PyTorch implementation of 3D U-Net based on:
3D U-Net: Learning Dense Volumetric Segmentation from Sparse Annotation Özgün Çiçek, Ahmed Abdulkadir, Soeren S. Lienkamp, Thomas Brox, Olaf Ronneberger
- Linux
- NVIDIA GPU
- CUDA CuDNN
- pytorch (0.4.1+)
- torchvision (0.2.1+)
- tensorboardx (1.4+)
- h5py
- pytest
Setup a new conda environment with the required dependencies via:
conda create -n 3dunet pytorch torchvision tensorboardx h5py pytest -c conda-forge
Activate newly created conda environment via:
source activate 3dunet
usage: train.py [-h] --checkpoint-dir CHECKPOINT_DIR --in-channels IN_CHANNELS
--out-channels OUT_CHANNELS [--interpolate]

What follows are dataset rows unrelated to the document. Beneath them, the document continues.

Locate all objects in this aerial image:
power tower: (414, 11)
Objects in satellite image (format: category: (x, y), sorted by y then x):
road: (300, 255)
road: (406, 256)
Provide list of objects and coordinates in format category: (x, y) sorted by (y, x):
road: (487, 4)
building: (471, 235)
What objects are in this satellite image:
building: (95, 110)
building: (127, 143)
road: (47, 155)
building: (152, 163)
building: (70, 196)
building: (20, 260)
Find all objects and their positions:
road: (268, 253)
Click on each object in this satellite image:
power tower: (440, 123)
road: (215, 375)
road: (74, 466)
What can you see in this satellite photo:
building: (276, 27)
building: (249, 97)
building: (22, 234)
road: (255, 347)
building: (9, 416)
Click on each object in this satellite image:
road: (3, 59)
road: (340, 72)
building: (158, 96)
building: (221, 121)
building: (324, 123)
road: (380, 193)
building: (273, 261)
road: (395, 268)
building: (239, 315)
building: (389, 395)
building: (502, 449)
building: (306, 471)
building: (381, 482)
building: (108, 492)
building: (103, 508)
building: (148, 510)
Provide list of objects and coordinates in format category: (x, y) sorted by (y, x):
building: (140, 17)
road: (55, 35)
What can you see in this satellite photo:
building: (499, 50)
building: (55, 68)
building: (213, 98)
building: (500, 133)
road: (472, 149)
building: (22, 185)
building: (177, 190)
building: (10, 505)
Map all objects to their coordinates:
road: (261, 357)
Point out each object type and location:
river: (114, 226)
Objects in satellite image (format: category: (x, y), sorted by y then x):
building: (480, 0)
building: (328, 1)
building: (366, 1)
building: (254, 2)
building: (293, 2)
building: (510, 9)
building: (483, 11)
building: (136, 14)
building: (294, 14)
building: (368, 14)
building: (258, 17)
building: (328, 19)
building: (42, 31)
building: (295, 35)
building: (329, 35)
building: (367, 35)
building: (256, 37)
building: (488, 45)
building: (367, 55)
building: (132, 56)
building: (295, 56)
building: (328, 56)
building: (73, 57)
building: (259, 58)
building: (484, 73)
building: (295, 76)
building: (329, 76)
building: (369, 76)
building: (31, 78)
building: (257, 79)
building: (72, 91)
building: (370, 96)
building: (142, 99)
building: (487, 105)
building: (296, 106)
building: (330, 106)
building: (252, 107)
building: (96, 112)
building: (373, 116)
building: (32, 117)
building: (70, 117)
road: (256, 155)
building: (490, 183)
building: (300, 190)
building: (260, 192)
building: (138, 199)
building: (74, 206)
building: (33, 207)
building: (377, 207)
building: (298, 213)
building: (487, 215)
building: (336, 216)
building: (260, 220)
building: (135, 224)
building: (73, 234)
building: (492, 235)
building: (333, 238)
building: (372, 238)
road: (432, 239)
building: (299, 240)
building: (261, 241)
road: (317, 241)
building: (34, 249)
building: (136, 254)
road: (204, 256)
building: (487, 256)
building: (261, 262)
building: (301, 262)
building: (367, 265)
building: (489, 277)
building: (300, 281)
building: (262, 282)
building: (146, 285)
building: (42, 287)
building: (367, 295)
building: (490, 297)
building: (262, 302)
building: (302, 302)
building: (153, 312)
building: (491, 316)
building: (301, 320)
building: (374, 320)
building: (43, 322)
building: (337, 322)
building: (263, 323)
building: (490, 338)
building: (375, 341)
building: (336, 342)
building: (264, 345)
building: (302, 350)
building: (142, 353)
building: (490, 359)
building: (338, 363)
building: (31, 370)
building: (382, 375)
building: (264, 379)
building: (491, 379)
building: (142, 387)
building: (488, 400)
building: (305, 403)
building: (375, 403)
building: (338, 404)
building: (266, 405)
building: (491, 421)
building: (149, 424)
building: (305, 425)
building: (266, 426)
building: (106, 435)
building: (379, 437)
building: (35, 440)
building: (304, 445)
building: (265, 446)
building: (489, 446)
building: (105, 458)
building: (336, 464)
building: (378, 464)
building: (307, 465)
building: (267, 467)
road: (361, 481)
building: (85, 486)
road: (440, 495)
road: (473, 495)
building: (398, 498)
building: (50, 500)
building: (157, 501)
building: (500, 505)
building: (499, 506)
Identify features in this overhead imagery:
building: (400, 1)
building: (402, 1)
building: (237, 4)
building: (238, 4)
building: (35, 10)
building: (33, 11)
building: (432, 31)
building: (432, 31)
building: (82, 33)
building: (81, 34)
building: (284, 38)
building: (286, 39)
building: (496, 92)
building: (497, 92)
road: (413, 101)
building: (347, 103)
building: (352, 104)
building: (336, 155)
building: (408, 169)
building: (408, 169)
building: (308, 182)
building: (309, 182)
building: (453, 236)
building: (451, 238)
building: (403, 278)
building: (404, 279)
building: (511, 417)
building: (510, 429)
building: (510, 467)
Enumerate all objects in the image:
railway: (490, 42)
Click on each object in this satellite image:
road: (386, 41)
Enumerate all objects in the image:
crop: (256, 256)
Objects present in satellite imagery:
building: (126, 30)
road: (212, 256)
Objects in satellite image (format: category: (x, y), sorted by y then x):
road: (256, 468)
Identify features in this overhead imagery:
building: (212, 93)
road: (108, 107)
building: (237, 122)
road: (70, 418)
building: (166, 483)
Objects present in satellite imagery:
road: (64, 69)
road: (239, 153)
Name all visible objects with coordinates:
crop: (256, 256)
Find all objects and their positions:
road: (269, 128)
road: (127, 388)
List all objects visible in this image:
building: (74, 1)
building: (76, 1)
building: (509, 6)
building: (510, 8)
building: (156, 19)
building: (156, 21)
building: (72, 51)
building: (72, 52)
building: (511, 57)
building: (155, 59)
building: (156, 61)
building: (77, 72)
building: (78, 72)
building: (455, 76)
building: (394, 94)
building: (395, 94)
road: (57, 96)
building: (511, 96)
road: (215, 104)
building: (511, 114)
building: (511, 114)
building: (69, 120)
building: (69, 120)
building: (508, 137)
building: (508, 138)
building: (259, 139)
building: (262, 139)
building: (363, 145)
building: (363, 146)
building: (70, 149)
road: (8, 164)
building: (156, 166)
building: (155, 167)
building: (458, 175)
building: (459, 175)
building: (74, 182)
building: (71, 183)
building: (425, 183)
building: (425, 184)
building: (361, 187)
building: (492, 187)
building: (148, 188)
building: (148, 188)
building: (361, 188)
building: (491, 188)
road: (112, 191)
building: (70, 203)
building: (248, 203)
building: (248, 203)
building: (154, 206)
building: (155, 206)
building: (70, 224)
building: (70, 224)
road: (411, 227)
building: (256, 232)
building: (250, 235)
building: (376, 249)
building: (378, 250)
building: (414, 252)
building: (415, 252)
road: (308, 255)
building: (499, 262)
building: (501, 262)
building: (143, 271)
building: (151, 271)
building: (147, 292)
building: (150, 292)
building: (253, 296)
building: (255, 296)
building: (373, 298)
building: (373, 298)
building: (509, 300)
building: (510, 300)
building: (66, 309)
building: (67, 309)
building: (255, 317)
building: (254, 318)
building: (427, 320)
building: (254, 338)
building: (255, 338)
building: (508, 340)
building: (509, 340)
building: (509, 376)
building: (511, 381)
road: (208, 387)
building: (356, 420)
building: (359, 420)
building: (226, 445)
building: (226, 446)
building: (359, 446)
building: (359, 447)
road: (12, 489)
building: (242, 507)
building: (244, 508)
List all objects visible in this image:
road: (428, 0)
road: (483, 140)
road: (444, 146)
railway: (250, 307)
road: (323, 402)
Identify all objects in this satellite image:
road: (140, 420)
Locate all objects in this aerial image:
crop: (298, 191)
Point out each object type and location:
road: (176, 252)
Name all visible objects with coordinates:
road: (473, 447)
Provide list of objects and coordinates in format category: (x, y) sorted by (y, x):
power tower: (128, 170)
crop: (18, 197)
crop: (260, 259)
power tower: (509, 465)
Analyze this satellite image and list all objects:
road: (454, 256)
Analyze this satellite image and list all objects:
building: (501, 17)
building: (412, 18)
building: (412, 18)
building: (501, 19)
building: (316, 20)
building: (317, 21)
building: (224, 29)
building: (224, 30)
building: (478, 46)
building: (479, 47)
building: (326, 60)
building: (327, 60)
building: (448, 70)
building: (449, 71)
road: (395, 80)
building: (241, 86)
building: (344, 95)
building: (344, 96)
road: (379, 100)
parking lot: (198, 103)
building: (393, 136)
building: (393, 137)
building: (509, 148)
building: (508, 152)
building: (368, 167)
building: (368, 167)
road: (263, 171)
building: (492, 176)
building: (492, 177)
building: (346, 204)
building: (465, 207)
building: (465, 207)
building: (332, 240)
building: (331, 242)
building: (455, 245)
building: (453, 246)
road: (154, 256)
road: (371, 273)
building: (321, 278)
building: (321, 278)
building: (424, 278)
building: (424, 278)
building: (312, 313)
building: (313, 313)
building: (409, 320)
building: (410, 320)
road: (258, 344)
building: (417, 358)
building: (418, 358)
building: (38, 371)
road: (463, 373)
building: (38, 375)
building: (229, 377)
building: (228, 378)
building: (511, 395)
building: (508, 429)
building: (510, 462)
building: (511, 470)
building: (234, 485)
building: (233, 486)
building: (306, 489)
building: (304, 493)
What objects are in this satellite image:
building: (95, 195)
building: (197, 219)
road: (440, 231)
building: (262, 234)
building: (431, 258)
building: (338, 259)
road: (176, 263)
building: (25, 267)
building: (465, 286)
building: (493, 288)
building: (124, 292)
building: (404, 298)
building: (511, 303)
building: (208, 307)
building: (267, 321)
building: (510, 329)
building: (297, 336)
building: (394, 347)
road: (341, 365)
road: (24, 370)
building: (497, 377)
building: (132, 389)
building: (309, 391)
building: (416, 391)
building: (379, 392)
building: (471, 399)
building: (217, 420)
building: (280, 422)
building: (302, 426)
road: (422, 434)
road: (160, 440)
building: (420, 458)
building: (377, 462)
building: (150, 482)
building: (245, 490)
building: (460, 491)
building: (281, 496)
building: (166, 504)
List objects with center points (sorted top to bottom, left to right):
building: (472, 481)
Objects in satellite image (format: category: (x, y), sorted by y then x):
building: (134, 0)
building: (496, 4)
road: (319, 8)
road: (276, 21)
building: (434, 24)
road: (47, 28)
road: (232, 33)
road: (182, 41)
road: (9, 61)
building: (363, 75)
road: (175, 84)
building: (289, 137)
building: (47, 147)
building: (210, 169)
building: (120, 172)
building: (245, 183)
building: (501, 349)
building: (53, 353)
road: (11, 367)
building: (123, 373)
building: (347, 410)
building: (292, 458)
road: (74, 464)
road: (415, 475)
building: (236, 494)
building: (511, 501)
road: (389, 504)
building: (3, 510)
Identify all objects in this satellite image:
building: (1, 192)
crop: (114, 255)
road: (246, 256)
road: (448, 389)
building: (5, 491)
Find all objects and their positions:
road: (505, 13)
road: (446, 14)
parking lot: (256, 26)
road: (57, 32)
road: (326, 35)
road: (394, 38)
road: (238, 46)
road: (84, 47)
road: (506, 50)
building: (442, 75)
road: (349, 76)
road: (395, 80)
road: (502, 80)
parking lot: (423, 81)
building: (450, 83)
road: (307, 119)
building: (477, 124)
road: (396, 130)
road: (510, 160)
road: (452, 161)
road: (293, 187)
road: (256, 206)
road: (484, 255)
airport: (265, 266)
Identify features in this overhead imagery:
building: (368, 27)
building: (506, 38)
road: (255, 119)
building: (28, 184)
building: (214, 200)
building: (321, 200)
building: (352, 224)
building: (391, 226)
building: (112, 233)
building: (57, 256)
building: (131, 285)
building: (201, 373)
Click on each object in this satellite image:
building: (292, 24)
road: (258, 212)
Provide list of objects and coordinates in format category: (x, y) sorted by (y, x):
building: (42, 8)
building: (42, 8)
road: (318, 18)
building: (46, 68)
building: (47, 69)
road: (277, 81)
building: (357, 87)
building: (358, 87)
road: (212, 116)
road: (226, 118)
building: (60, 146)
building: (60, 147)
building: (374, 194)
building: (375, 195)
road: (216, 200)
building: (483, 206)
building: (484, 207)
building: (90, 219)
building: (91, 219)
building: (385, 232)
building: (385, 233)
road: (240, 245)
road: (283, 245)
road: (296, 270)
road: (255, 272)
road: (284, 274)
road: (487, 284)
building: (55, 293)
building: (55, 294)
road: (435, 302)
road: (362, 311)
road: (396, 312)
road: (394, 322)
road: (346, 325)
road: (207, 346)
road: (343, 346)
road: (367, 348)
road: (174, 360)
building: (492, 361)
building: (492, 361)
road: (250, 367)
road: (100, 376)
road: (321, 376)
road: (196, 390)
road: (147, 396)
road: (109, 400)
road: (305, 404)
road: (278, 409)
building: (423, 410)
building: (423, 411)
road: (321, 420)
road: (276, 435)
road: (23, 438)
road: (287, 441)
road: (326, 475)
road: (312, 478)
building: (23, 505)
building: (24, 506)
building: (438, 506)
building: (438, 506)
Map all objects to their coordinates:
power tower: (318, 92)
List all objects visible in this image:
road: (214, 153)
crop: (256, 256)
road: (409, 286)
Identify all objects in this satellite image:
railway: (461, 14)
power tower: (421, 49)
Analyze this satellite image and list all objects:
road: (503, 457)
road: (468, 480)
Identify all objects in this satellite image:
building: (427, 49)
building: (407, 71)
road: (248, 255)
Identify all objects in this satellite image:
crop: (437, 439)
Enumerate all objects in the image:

[--layer-order LAYER_ORDER] [--loss LOSS] [--epochs EPOCHS]
[--iters ITERS] [--patience PATIENCE]
[--learning-rate LEARNING_RATE] [--weight-decay WEIGHT_DECAY]
[--validate-after-iters VALIDATE_AFTER_ITERS]
[--log-after-iters LOG_AFTER_ITERS] [--resume RESUME]
UNet3D training
optional arguments:
-h, --help show this help message and exit
--checkpoint-dir CHECKPOINT_DIR
checkpoint directory
--in-channels IN_CHANNELS
number of input channels
--out-channels OUT_CHANNELS
number of output channels
--interpolate use F.interpolate instead of ConvTranspose3d
--layer-order LAYER_ORDER
Conv layer ordering, e.g. 'brc' ->
BatchNorm3d+ReLU+Conv3D
--loss LOSS Which loss function to use. Possible values: [bce, ce,
dice]. Where bce - BinaryCrossEntropy (binary
classification only), ce - CrossEntropy (multi-class
classification), dice - DiceLoss (binary
classification only)
--epochs EPOCHS max number of epochs (default: 500)
--iters ITERS max number of iterations (default: 1e5)
--patience PATIENCE number of validation steps with no improvement after
which the training will be stopped (default: 20)
--learning-rate LEARNING_RATE
initial learning rate (default: 0.0002)
--weight-decay WEIGHT_DECAY
weight decay (default: 0.0001)
--validate-after-iters VALIDATE_AFTER_ITERS
how many iterations between validations (default: 100)
--log-after-iters LOG_AFTER_ITERS
how many iterations between tensorboard logging
(default: 100)
--resume RESUME path to latest checkpoint (default: none); if provided
the training will be resumed from that checkpoint
E.g. fit to randomly generated 3D volume and random segmentation mask (see train.py):
python train.py --checkpoint-dir ~/3dunet --in-channels 1 --out-channels 2 --layer-order brc --validate-after-iters 10 --log-after-iters 10 --epoch 50 --learning-rate 0.0001 --weight-decay 0.0005 --interpolate
In order to resume training from the last checkpoint:
python train.py --resume ~/3dunet/last_checkpoint.pytorch --in-channels 1 --out-channels 2 --layer-order brc --validate-after-iters 10 --log-after-iters 10 --epoch 50 --learning-rate 0.0001 --weight-decay 0.0005 --interpolate
In order to train on your own data just replace the _get_loaders implementation in train.py by returning your own 'train' and 'valid' loaders.
Monitor progress with Tensorboard tensorboard --logdir ~/3dunet/logs/ --port 8666 (you need tensorboard installed in your conda env).
usage: predict.py [-h] --model-path MODEL_PATH --in-channels IN_CHANNELS
--out-channels OUT_CHANNELS [--interpolate] [--layer-order]
3D U-Net predictions
optional arguments:
-h, --help show this help message and exit
--model-path MODEL_PATH
path to the model
--in-channels IN_CHANNELS
number of input channels
--out-channels OUT_CHANNELS
number of output channels
--interpolate use F.interpolate instead of ConvTranspose3d
--layer-order LAYER_ORDER
Conv layer ordering, e.g. 'brc' ->
BatchNorm3d+ReLU+Conv3D
Test on randomly generated 3D volume (just for demonstration purposes). See predict.py for more info.
python predict.py --model-path ~/3dunet/best_checkpoint.pytorch --in-channels 1 --out-channels 2 --interpolate --layer-order brc
Prediction masks will be saved to ~/3dunet/probabilities.h5.
Replace the _get_dataset implementation in predict.py to test the trained model on you own data.